Герант взял с ее ладони один из камушков, пригляделся к нему и брезгливо бросил вниз.

— Зачем?! — спросила Сольвей, направив на Святителя ледяной взгляд.

— А тебе они ничего не напоминают? — мрачно отозвался Герант. — Ты же ведунья, ты же должна догадаться.

— Камни оборотней, — подсказал Олф. — Здесь, наверное, копи, где их добывают.

— Для меня важно не догадаться, для меня важно понять… — Она все-таки наклонила ладонь, и остальные кристаллы тоже посыпались вниз.

— Чаша Цаора! — вдруг сказал Ион, глядя на холодное пламя. — «Чаша Цаора вновь голодна, Владык Цаора поразила праздность, и никто не ведет на юг великие армии. Иссяк поток пленников из варварских пределов, никто не восходит к Чаше в жертвенном венце, и Када вновь пьет тепло земли, утоляя голод и жажду восшедших в лучший мир по его милосердной воле. Забыв обычаи предков, всё больше людей умирает, не успев погрузиться в пламя Чаши, дарующее вечность и блаженство…»

— Что это? — одновременно спросили Герант и Сольвей, настороженно посмотрев на книжника.

— Пока вы все пировали и бездельничали, я читал летописи кадаров, — ответил Ион. — Хотя мне казалось, что легенда о Цаоре — всего лишь выдумка, грезы о прошлом величии.

— Расскажи. Расскажи всё, что ты знаешь о Чаше. — Чувствовалось, что Герант взволнован.

— А может, Творец подскажет, — совершенно беззлобно съязвил Ион.

— Книжник, у нас нет времени для склок, — вмешался Нау. — Назад вернемся, тогда и пособачимся.

— О Чаше я уже почти всё сказал, — сообщил Ион, присев на булыжник. — Это был главный жертвенник кадаров в те времена, когда здесь еще не было ледяного безлюдья. Когда-то давно, возможно, не одно тысячелетие назад, здесь располагалась империя Цаор, которая долгое время держала в страхе всех, до кого могла дотянуться. Владыки были беспощадны и к своим, и к чужим, а целью их жизни было кормление Чаши. И стоило уменьшить число жертв, как небо над Цаором покрывалось льдом. Этот огонь поглотил несметное число пленников, а порой даже обедневшие семьи продавали жрецам Чаши своих детей. Это не считалось жестокостью, потому что каждый здесь верил, что тело жертвы поедает Када, но он за это расплачивается с душой тем, что принимает ее в лучший мир, где нет предела покою… Цаор стал бедствием для всего мира, и мир объединился против Цаора.

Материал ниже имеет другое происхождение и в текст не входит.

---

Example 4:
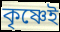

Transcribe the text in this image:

কৃষ্ণেই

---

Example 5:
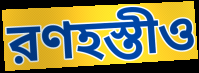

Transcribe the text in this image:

রণহস্তীও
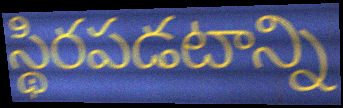
స్థిరపడటాన్ని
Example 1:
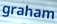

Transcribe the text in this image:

graham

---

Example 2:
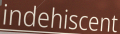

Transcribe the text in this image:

indehiscent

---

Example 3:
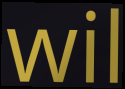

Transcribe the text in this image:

wil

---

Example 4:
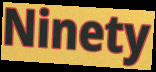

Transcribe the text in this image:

Ninety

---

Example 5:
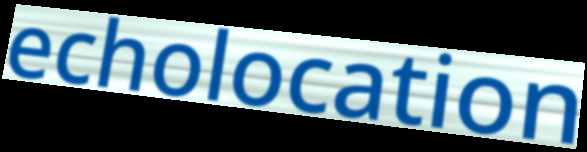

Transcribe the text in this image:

echolocation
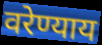
वरेण्याय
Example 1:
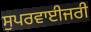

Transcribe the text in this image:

ਸੁਪਰਵਾਈਜਰੀ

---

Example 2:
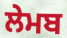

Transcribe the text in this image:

ਲੇਮਬ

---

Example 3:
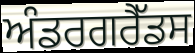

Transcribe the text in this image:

ਅੰਡਰਗਰੈੱਡਸ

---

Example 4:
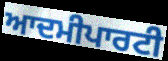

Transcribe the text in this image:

ਆਦਮੀਪਾਰਟੀ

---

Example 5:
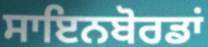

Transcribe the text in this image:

ਸਾਇਨਬੋਰਡਾਂ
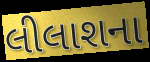
લીલાશના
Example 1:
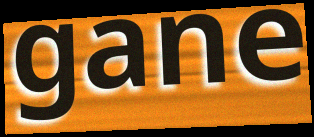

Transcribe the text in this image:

gane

Империя рухнула под ударами варваров, Чаша осталась без пищи, и тех, кто остался в живых, погнал на юг невыносимый холод, уничтожающий всё живое. В летописи говорится, что кадары одичали, оставшись без Чаши, хотя на самом деле именно Чаша делала из них дикарей. И еще — может быть, переписчик ошибся, но в свитке сказано, что пламя должно быть кроваво-красного цвета…

— Оно изменило цвет, потому что его давно не кормили человечиной. — Герант сдвинул брови и стиснул посох в побелевших пальцах.

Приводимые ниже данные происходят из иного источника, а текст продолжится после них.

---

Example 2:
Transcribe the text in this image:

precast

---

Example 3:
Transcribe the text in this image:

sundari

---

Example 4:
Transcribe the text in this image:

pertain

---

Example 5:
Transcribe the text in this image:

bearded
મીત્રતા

Все умолкли, вглядываясь в холодное ровное свечение пламени, и стало слышно негромкое гудение пламени.

— Ну, не век же здесь торчать! — вдруг заявил юный лорд и начал спускаться вниз по щербатой стене, и Ос последовал за ним.

— Может, не стоит дозволять мальчишкам своевольничать, — обратился Ион к Геранту, и тот после недолгого раздумья ответил:

— Никто из нас пока не знает, что делать дальше. Не стоит друг другу мешать.

Мальчишки тем временем набрали на полу камней, поднялись по лестнице к самому краю Чаши и начали швырять их в огонь. С уступа было видно, как булыжники, долетая до центра чаши, вдруг взмывают вверх и исчезают где-то под потолком. Когда камни кончились, Юм швырнул в Чашу монету, и пламя, как-то скособочившись, несколько раз дернулось короткими всплесками. Только после того, как серебряная молния ударила в потолок и исчезла, оно вновь стало ровным.